PROBLEM TO SOLVE: Can you lay out every line of the entries below as a JSON list of strings, one string per line, with blank lines left out?

DATA PROVIDED section start

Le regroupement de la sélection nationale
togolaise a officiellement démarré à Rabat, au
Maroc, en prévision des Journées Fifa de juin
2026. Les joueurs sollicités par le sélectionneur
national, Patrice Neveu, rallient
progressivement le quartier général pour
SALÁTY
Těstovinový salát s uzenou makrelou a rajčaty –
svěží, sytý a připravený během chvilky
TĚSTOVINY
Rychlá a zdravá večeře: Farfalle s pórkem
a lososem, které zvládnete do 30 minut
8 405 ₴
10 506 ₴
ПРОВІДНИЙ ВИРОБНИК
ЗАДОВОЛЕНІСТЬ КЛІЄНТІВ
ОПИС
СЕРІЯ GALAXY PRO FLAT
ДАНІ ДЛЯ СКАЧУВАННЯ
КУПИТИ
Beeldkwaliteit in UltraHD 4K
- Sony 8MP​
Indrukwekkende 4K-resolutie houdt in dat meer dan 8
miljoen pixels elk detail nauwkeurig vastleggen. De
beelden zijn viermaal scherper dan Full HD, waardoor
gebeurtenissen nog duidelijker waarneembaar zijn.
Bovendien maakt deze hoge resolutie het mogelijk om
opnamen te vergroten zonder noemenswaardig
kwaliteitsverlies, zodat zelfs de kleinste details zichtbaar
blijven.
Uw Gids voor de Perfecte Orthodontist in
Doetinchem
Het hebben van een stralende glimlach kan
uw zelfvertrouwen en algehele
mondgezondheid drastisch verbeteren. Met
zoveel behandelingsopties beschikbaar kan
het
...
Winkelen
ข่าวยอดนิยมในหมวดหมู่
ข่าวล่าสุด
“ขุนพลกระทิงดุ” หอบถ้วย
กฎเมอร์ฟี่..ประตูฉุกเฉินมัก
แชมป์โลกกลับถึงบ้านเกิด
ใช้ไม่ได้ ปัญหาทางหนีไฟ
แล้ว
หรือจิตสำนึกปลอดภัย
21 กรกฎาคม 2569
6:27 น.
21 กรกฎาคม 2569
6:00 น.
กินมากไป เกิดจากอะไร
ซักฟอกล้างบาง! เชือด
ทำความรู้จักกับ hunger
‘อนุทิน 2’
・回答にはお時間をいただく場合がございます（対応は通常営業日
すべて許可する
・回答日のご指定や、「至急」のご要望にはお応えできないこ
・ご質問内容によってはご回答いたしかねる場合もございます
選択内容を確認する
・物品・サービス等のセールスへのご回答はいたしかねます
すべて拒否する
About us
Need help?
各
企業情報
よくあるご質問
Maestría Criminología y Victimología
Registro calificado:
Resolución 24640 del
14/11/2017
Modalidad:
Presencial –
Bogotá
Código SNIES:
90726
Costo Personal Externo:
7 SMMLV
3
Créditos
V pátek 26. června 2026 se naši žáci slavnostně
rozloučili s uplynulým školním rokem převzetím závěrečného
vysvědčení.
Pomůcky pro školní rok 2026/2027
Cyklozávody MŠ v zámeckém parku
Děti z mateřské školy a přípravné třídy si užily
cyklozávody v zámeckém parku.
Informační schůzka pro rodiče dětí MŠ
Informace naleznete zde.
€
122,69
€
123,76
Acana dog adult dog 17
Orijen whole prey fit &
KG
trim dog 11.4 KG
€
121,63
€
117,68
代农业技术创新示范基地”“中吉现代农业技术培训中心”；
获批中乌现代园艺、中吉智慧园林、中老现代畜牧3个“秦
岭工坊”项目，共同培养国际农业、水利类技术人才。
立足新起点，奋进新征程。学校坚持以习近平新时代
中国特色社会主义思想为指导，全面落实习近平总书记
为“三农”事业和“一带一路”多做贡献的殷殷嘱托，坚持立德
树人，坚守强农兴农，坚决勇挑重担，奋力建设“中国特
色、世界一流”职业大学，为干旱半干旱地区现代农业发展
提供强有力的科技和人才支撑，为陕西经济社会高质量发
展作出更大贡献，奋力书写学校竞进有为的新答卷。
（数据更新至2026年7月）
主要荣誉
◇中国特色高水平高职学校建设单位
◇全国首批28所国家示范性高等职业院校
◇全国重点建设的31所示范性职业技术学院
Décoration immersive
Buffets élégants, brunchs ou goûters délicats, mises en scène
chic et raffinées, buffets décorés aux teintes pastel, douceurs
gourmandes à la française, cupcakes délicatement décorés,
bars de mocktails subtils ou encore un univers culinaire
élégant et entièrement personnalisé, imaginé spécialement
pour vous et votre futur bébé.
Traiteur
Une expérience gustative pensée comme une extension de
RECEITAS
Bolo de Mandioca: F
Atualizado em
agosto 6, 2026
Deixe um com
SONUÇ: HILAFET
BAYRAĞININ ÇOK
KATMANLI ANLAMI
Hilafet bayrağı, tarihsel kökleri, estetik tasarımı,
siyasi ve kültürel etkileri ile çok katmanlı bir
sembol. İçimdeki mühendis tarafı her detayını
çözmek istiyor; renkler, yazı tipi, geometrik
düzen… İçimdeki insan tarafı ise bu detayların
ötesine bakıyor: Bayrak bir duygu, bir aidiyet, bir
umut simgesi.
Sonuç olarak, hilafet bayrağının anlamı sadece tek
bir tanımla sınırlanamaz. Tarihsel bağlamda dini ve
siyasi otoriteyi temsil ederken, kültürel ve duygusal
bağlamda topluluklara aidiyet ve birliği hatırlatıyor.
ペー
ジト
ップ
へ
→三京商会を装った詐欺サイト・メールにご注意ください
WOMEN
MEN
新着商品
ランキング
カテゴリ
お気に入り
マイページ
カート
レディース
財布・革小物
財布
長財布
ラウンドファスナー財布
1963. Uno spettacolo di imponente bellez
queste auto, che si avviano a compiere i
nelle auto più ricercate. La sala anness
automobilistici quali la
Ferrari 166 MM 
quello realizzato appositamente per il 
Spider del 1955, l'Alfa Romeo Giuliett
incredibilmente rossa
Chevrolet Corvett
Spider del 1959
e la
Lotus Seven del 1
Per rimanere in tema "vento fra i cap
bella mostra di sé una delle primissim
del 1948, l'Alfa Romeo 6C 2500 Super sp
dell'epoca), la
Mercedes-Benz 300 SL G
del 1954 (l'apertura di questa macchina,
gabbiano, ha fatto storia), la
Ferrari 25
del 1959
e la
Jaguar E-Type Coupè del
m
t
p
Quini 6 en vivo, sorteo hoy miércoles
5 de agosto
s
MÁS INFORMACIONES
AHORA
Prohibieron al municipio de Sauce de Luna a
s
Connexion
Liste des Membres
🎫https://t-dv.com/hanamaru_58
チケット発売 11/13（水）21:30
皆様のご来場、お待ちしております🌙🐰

DATA PROVIDED section end

REPLY:
[
  "Le regroupement de la sélection nationale",
  "togolaise a officiellement démarré à Rabat, au",
  "Maroc, en prévision des Journées Fifa de juin",
  "2026. Les joueurs sollicités par le sélectionneur",
  "national, Patrice Neveu, rallient",
  "progressivement le quartier général pour",
  "SALÁTY",
  "Těstovinový salát s uzenou makrelou a rajčaty –",
  "svěží, sytý a připravený během chvilky",
  "TĚSTOVINY",
  "Rychlá a zdravá večeře: Farfalle s pórkem",
  "a lososem, které zvládnete do 30 minut",
  "8 405 ₴",
  "10 506 ₴",
  "ПРОВІДНИЙ ВИРОБНИК",
  "ЗАДОВОЛЕНІСТЬ КЛІЄНТІВ",
  "ОПИС",
  "СЕРІЯ GALAXY PRO FLAT",
  "ДАНІ ДЛЯ СКАЧУВАННЯ",
  "КУПИТИ",
  "Beeldkwaliteit in UltraHD 4K",
  "- Sony 8MP​",
  "Indrukwekkende 4K-resolutie houdt in dat meer dan 8",
  "miljoen pixels elk detail nauwkeurig vastleggen. De",
  "beelden zijn viermaal scherper dan Full HD, waardoor",
  "gebeurtenissen nog duidelijker waarneembaar zijn.",
  "Bovendien maakt deze hoge resolutie het mogelijk om",
  "opnamen te vergroten zonder noemenswaardig",
  "kwaliteitsverlies, zodat zelfs de kleinste details zichtbaar",
  "blijven.",
  "Uw Gids voor de Perfecte Orthodontist in",
  "Doetinchem",
  "Het hebben van een stralende glimlach kan",
  "uw zelfvertrouwen en algehele",
  "mondgezondheid drastisch verbeteren. Met",
  "zoveel behandelingsopties beschikbaar kan",
  "het",
  "...",
  "Winkelen",
  "ข่าวยอดนิยมในหมวดหมู่",
  "ข่าวล่าสุด",
  "“ขุนพลกระทิงดุ” หอบถ้วย",
  "กฎเมอร์ฟี่..ประตูฉุกเฉินมัก",
  "แชมป์โลกกลับถึงบ้านเกิด",
  "ใช้ไม่ได้ ปัญหาทางหนีไฟ",
  "แล้ว",
  "หรือจิตสำนึกปลอดภัย",
  "21 กรกฎาคม 2569",
  "6:27 น.",
  "21 กรกฎาคม 2569",
  "6:00 น.",
  "กินมากไป เกิดจากอะไร",
  "ซักฟอกล้างบาง! เชือด",
  "ทำความรู้จักกับ hunger",
  "‘อนุทิน 2’",
  "・回答にはお時間をいただく場合がございます（対応は通常営業日",
  "すべて許可する",
  "・回答日のご指定や、「至急」のご要望にはお応えできないこ",
  "・ご質問内容によってはご回答いたしかねる場合もございます",
  "選択内容を確認する",
  "・物品・サービス等のセールスへのご回答はいたしかねます",
  "すべて拒否する",
  "About us",
  "Need help?",
  "各",
  "企業情報",
  "よくあるご質問",
  "Maestría Criminología y Victimología",
  "Registro calificado:",
  "Resolución 24640 del",
  "14/11/2017",
  "Modalidad:",
  "Presencial –",
  "Bogotá",
  "Código SNIES:",
  "90726",
  "Costo Personal Externo:",
  "7 SMMLV",
  "3",
  "Créditos",
  "V pátek 26. června 2026 se naši žáci slavnostně",
  "rozloučili s uplynulým školním rokem převzetím závěrečného",
  "vysvědčení.",
  "Pomůcky pro školní rok 2026/2027",
  "Cyklozávody MŠ v zámeckém parku",
  "Děti z mateřské školy a přípravné třídy si užily",
  "cyklozávody v zámeckém parku.",
  "Informační schůzka pro rodiče dětí MŠ",
  "Informace naleznete zde.",
  "€",
  "122,69",
  "€",
  "123,76",
  "Acana dog adult dog 17",
  "Orijen whole prey fit &",
  "KG",
  "trim dog 11.4 KG",
  "€",
  "121,63",
  "€",
  "117,68",
  "代农业技术创新示范基地”“中吉现代农业技术培训中心”；",
  "获批中乌现代园艺、中吉智慧园林、中老现代畜牧3个“秦",
  "岭工坊”项目，共同培养国际农业、水利类技术人才。",
  "立足新起点，奋进新征程。学校坚持以习近平新时代",
  "中国特色社会主义思想为指导，全面落实习近平总书记",
  "为“三农”事业和“一带一路”多做贡献的殷殷嘱托，坚持立德",
  "树人，坚守强农兴农，坚决勇挑重担，奋力建设“中国特",
  "色、世界一流”职业大学，为干旱半干旱地区现代农业发展",
  "提供强有力的科技和人才支撑，为陕西经济社会高质量发",
  "展作出更大贡献，奋力书写学校竞进有为的新答卷。",
  "（数据更新至2026年7月）",
  "主要荣誉",
  "◇中国特色高水平高职学校建设单位",
  "◇全国首批28所国家示范性高等职业院校",
  "◇全国重点建设的31所示范性职业技术学院",
  "Décoration immersive",
  "Buffets élégants, brunchs ou goûters délicats, mises en scène",
  "chic et raffinées, buffets décorés aux teintes pastel, douceurs",
  "gourmandes à la française, cupcakes délicatement décorés,",
  "bars de mocktails subtils ou encore un univers culinaire",
  "élégant et entièrement personnalisé, imaginé spécialement",
  "pour vous et votre futur bébé.",
  "Traiteur",
  "Une expérience gustative pensée comme une extension de",
  "RECEITAS",
  "Bolo de Mandioca: F",
  "Atualizado em",
  "agosto 6, 2026",
  "Deixe um com",
  "SONUÇ: HILAFET",
  "BAYRAĞININ ÇOK",
  "KATMANLI ANLAMI",
  "Hilafet bayrağı, tarihsel kökleri, estetik tasarımı,",
  "siyasi ve kültürel etkileri ile çok katmanlı bir",
  "sembol. İçimdeki mühendis tarafı her detayını",
  "çözmek istiyor; renkler, yazı tipi, geometrik",
  "düzen… İçimdeki insan tarafı ise bu detayların",
  "ötesine bakıyor: Bayrak bir duygu, bir aidiyet, bir",
  "umut simgesi.",
  "Sonuç olarak, hilafet bayrağının anlamı sadece tek",
  "bir tanımla sınırlanamaz. Tarihsel bağlamda dini ve",
  "siyasi otoriteyi temsil ederken, kültürel ve duygusal",
  "bağlamda topluluklara aidiyet ve birliği hatırlatıyor.",
  "ペー",
  "ジト",
  "ップ",
  "へ",
  "→三京商会を装った詐欺サイト・メールにご注意ください",
  "WOMEN",
  "MEN",
  "新着商品",
  "ランキング",
  "カテゴリ",
  "お気に入り",
  "マイページ",
  "カート",
  "レディース",
  "財布・革小物",
  "財布",
  "長財布",
  "ラウンドファスナー財布",
  "1963. Uno spettacolo di imponente bellez",
  "queste auto, che si avviano a compiere i",
  "nelle auto più ricercate. La sala anness",
  "automobilistici quali la",
  "Ferrari 166 MM ",
  "quello realizzato appositamente per il ",
  "Spider del 1955, l'Alfa Romeo Giuliett",
  "incredibilmente rossa",
  "Chevrolet Corvett",
  "Spider del 1959",
  "e la",
  "Lotus Seven del 1",
  "Per rimanere in tema \"vento fra i cap",
  "bella mostra di sé una delle primissim",
  "del 1948, l'Alfa Romeo 6C 2500 Super sp",
  "dell'epoca), la",
  "Mercedes-Benz 300 SL G",
  "del 1954 (l'apertura di questa macchina,",
  "gabbiano, ha fatto storia), la",
  "Ferrari 25",
  "del 1959",
  "e la",
  "Jaguar E-Type Coupè del",
  "m",
  "t",
  "p",
  "Quini 6 en vivo, sorteo hoy miércoles",
  "5 de agosto",
  "s",
  "MÁS INFORMACIONES",
  "AHORA",
  "Prohibieron al municipio de Sauce de Luna a",
  "s",
  "Connexion",
  "Liste des Membres",
  "🎫https://t-dv.com/hanamaru_58",
  "チケット発売 11/13（水）21:30",
  "皆様のご来場、お待ちしております🌙🐰"
]